▶ [Короткое задание] Выведите без изменений часть отрывка о драке в чистопольской школе, начав с места со словами «Но меня эта» и остановившись после слов «силами свирепых врагов.».

Но вернусь в Чистополь. В городе во главе молодежных групп стояли наиболее физически сильные и смелые парни, неформальные, как сейчас говорят, лидеры – «короли», как их звали тогда. Такой король был и во главе всей молодежи города. В парке все перед ними расступались, с почтением смотрели на него и слушали, на танцплощадке девушки считали за честь, если король приглашал их на танец. Взрослые ребята говорили, что и от особого его внимания девушки не могли отказываться, а их кавалеры, если таковые имелись, должны были терпеть и гордиться! Король был и у нас в школе – один из учеников десятого класса. Очень симпатичный и благородный был, между прочим, парень. Когда я подрался с местным учеником моего класса, король его подбадривал, но сам не встревал и другим местным не позволил. И вот однажды в коридоре школы после занятий вспыхнула, уж не знаю из-за чего, ссора между королем и его одноклассником из нашего интерната Гальпериным, евреем. Неожиданно ссора перешла в драку. У меня сердце в пятки ушло. А Гальперин, тихий, интеллигентный парень, стал бесстрашно, я бы даже сказал – спокойно, наносить удары королю, и тот оказался на полу! Встал, признал себя побежденным и пошел с Гальпериным из школы. Мы все тронулись следом. И я услышал, как король сказал, попросил своего противника и на нас обернулся: «Учителям ничего не говорить! Идет?». Гальперин с готовностью согласился. И все.

Но меня эта драка поразила. В городе, в котором местное население с трудом терпело «выковыренных», где, похоже, и милиции не существовало, какой-то смирный московский еврей проявляет такое мужество, почти героизм! Я так и не смог тогда этого понять. Лишь после «шестидневной войны» в Израиле осознал, что таких евреев, как Гальперин, было, видимо, немало в еврейской диаспоре в Европе; и именно такие люди первыми эмигрировали в Палестину и обеспечили фантастические победы Израиля над превосходящими силами свирепых врагов.

Однако как появляются такие люди среди нацменьшинства, веками живущего в унижении, мне и до сих пор не совсем ясно. Хотя мне-то меньше всего надо было бы удивляться: ведь мой отец был из той же породы! Но он свои подвиги совершал до моего появления на свет, и рассказы о них так не впечатляют, как события, случающиеся на твоих глазах.

▶ [Извлечённые сведения]
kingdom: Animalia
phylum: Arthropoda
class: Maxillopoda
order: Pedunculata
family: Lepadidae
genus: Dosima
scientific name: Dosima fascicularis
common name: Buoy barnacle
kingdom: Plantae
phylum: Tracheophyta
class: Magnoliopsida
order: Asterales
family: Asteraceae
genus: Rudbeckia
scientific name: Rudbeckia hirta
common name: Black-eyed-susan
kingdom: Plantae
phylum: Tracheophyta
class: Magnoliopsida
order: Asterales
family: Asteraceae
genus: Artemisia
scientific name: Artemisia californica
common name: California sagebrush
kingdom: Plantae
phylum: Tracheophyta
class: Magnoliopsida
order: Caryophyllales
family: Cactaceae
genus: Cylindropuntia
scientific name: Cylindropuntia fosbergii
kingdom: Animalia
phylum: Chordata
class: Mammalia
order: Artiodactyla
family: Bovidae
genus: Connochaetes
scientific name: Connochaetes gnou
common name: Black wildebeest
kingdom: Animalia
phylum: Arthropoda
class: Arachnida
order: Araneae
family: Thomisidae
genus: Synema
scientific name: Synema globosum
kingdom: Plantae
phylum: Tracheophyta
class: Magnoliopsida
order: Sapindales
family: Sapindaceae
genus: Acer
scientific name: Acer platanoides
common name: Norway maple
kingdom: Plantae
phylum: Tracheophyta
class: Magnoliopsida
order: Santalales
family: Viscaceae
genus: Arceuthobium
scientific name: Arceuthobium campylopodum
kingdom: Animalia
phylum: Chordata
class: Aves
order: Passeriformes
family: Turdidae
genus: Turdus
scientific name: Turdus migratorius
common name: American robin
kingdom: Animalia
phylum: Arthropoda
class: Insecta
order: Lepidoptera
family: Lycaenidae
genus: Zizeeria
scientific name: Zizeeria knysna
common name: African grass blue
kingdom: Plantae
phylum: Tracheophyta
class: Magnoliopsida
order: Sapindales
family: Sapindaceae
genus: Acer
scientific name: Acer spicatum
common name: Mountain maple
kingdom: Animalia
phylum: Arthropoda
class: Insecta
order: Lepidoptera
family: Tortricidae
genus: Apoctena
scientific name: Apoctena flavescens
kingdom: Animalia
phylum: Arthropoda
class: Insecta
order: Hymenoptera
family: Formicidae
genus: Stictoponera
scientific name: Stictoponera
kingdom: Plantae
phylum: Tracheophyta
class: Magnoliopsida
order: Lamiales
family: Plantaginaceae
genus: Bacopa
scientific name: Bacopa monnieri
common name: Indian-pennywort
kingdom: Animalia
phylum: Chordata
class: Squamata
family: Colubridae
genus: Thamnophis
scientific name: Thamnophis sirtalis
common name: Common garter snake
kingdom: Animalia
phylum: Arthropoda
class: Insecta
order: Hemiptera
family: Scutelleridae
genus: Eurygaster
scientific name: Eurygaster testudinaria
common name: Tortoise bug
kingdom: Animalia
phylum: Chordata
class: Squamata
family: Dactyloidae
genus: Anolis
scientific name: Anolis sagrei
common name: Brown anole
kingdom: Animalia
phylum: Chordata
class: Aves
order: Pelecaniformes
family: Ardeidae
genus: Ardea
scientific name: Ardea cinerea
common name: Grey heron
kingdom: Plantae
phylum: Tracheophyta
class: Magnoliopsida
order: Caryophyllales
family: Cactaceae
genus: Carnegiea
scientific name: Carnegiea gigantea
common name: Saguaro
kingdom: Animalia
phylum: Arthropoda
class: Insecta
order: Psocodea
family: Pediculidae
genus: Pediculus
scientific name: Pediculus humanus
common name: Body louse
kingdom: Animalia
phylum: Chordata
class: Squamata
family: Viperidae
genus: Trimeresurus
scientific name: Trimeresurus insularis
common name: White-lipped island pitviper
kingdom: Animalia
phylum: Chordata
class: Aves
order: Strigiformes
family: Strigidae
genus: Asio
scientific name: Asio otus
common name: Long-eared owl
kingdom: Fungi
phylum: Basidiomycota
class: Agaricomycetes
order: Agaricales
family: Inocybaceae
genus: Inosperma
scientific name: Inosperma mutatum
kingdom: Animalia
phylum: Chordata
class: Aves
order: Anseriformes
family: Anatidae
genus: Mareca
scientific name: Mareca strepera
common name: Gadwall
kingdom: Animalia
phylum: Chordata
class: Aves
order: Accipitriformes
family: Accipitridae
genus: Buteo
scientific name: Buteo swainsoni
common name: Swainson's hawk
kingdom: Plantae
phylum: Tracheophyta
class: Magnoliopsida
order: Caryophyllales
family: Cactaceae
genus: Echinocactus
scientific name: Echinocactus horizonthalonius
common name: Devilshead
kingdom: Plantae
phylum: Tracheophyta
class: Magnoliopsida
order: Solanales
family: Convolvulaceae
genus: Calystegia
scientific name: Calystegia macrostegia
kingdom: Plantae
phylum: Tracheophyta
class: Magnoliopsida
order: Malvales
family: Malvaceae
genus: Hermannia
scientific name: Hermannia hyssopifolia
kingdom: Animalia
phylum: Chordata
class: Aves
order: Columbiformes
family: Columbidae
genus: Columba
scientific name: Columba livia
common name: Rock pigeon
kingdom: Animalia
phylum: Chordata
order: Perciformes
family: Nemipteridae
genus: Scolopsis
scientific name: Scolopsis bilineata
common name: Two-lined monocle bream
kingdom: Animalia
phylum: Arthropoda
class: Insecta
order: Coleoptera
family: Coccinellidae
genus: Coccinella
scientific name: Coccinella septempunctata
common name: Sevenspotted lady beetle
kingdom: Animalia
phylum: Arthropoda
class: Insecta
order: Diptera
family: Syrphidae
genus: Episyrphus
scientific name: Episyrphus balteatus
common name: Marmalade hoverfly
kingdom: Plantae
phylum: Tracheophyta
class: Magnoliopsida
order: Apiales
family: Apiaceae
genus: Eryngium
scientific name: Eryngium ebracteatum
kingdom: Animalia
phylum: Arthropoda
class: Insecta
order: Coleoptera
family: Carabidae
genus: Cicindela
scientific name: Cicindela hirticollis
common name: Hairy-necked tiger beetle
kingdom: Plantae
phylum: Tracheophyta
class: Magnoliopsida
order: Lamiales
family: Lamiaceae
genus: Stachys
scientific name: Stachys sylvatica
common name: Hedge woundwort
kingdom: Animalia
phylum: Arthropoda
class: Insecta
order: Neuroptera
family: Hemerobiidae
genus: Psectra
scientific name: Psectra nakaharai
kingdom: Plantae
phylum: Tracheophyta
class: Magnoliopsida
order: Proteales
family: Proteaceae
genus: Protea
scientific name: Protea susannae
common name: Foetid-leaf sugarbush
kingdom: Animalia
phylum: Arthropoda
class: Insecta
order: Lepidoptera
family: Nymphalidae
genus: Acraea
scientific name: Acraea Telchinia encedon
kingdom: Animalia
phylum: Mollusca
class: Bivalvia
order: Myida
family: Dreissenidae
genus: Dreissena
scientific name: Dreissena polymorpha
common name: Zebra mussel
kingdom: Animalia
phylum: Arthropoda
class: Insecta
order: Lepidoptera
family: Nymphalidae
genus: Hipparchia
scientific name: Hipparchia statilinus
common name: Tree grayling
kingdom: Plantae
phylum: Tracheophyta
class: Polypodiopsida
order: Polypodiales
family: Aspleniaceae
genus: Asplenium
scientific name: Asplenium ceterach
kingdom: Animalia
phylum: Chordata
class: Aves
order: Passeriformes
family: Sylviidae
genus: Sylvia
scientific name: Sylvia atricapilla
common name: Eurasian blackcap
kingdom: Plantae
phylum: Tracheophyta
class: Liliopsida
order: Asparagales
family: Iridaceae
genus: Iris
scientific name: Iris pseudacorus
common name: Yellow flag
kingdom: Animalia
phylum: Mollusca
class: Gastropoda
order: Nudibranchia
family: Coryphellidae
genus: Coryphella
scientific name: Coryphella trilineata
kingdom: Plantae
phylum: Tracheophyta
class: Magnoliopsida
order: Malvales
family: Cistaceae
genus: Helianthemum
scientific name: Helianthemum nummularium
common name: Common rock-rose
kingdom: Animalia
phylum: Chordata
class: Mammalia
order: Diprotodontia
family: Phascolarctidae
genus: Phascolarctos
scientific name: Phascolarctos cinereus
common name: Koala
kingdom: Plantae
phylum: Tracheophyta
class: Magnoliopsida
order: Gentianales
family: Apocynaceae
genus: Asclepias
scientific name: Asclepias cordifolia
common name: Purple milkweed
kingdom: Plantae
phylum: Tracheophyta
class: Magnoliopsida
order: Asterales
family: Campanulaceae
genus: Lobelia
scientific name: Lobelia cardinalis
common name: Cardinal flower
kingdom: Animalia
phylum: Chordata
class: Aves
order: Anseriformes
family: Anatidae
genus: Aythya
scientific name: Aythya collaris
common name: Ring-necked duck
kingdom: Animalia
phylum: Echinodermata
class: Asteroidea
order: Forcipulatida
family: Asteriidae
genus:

▶ [Результат]
Но меня эта драка поразила. В городе, в котором местное население с трудом терпело «выковыренных», где, похоже, и милиции не существовало, какой-то смирный московский еврей проявляет такое мужество, почти героизм! Я так и не смог тогда этого понять. Лишь после «шестидневной войны» в Израиле осознал, что таких евреев, как Гальперин, было, видимо, немало в еврейской диаспоре в Европе; и именно такие люди первыми эмигрировали в Палестину и обеспечили фантастические победы Израиля над превосходящими силами свирепых врагов.